Developmental expression of vasoactive and growth factors in human lung. Role in pulmonary vascular resistance adaptation at birth.

The factors that mediate the postnatal fall in pulmonary vascular resistance, which is crucial for normal gas exchange, are not fully understood. The endothelium has been implicated in this phenomenon, through the release of vasorelaxant factors such as nitric oxide (NO). Human pulmonary expression of endothelial NO synthase increases up to 31 wk of gestation, together with vascular endothelial growth factor (VEGF), and both factors potently mediate pulmonary angiogenesis and vasorelaxation. During the perinatal period, when pulmonary vasodilatation is maximal, endothelial NO synthase and VEGF are weakly expressed. This raises the involvement of vasorelaxant factors other than NO at birth. One candidate is endothelial-derived hyperpolarizing factor, which induces smooth muscle cell hyperpolarization by activating K(ATP) channels. The marked vasorelaxation induced by activation of these channels in newborn animals, and their strong perinatal expression in the human lung, suggest their involvement during this phase.
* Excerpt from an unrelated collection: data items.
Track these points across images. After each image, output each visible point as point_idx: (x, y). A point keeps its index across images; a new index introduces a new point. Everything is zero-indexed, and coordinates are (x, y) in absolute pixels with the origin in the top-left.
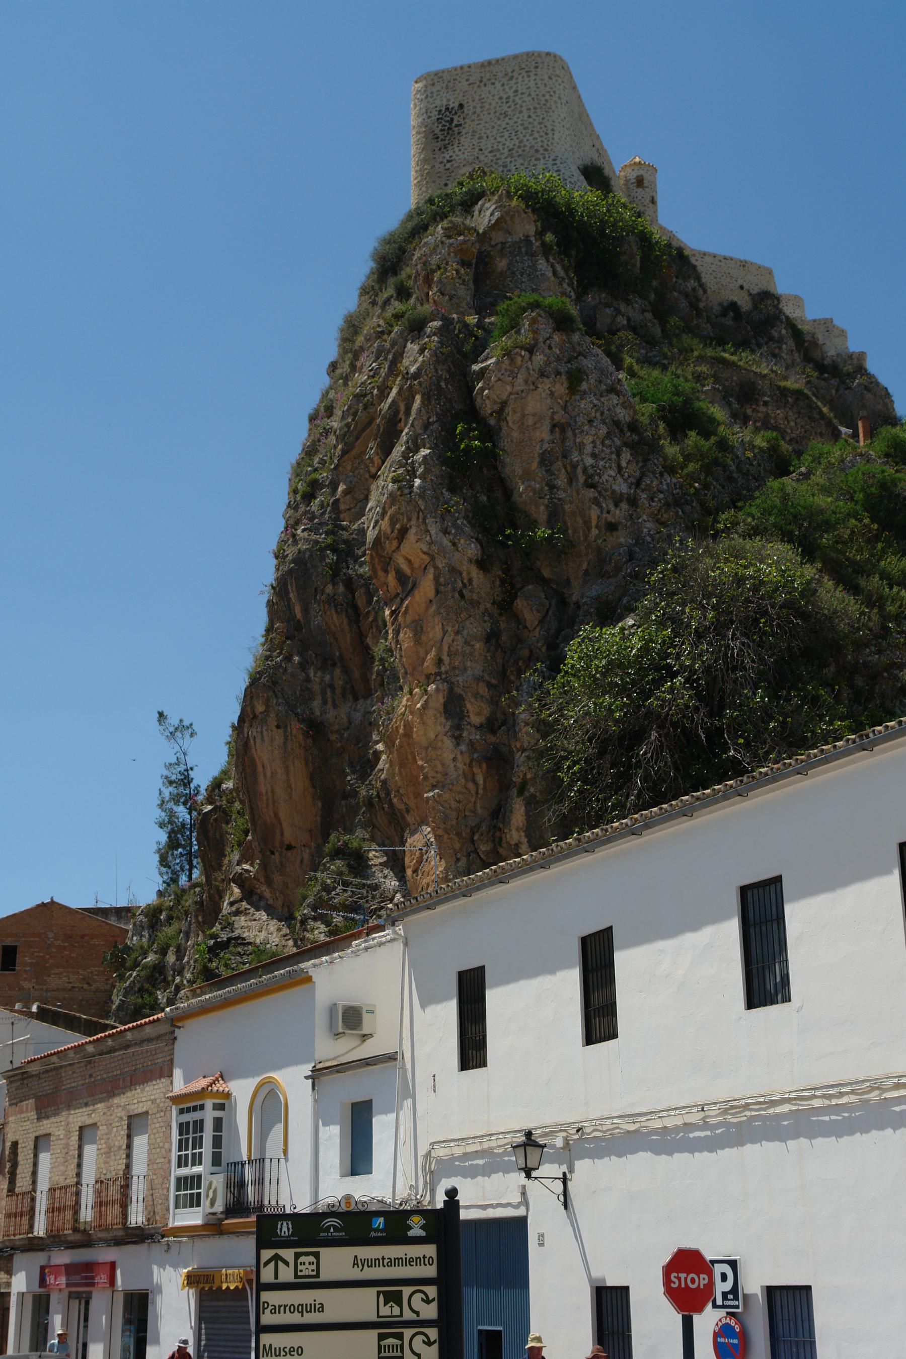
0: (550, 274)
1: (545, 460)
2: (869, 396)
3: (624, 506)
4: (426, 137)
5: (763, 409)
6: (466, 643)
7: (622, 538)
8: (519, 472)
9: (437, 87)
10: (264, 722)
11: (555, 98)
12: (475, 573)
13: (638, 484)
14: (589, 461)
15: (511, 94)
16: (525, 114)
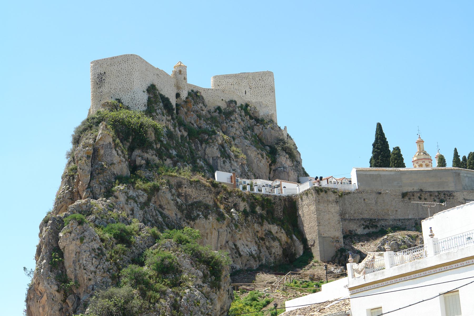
0: (116, 155)
1: (74, 262)
2: (273, 131)
3: (93, 273)
4: (94, 83)
5: (184, 189)
6: (54, 312)
7: (92, 282)
8: (68, 265)
9: (97, 66)
10: (33, 300)
11: (134, 70)
12: (57, 294)
13: (97, 267)
14: (85, 262)
15: (120, 69)
16: (124, 76)
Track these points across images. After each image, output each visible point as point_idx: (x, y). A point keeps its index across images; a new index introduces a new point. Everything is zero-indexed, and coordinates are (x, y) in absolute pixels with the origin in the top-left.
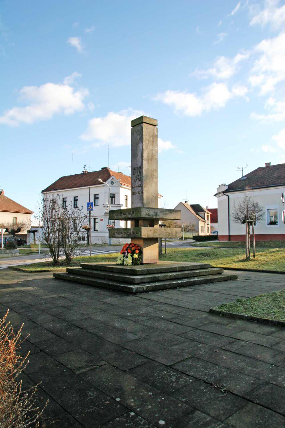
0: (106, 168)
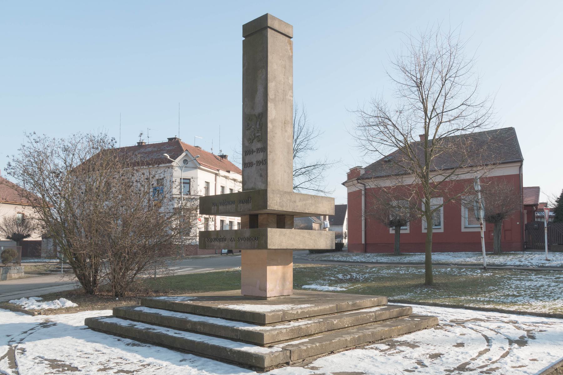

Another candidate is endothelin (ET)-1, together with its receptors ET-A and ET-B. ET-A receptors are located exclusively on smooth muscle cells and mediate vasoconstriction, whereas ET-B receptors mediate vasoconstriction when located on smooth muscle cells and vasodilatation when located on endothelial cells. ET-B receptors, which are strongly expressed in the human fetal lung both at the end of gestation and after birth, may be involved in perinatal pulmonary vasodilatation. Thus, in human fetal lung, K(ATP) channels and ET-B receptors could be important in mediating the perinatal pulmonary vasodilatation crucial for adapting the pulmonary circulation to extrauterine life.